Entries provided
..........

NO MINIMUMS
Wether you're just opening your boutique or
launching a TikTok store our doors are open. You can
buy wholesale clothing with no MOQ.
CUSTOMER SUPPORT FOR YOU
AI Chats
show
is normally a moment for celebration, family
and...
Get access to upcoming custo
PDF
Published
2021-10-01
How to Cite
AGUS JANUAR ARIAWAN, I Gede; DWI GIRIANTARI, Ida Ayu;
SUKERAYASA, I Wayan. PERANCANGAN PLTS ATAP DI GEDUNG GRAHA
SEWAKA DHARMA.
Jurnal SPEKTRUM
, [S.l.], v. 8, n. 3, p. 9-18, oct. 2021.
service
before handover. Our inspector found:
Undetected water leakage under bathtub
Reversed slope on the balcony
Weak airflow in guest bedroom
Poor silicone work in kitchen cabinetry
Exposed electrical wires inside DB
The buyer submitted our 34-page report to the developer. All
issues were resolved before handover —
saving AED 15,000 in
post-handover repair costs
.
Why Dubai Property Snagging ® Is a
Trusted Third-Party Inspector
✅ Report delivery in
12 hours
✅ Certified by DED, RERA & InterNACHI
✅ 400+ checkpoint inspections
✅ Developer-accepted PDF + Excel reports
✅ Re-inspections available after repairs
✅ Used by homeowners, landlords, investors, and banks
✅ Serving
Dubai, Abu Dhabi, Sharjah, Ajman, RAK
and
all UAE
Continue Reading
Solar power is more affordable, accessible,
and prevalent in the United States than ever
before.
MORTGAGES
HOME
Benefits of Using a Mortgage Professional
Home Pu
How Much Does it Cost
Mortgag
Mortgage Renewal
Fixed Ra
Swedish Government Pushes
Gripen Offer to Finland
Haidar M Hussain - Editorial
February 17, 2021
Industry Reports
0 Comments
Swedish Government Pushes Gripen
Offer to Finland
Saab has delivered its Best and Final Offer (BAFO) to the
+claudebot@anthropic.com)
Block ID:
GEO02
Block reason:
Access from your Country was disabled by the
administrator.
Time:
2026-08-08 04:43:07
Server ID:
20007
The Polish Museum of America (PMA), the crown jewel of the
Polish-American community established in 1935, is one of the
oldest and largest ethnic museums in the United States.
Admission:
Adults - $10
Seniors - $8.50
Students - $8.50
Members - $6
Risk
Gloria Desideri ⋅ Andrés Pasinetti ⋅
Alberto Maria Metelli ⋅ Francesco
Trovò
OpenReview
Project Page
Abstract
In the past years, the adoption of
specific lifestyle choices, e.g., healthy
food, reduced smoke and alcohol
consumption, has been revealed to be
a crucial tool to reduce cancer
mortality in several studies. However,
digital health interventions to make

..........

The task
Every line of the listing that includes the word "Pushes" forms the answer.

Result below
Swedish Government Pushes
Swedish Government Pushes Gripen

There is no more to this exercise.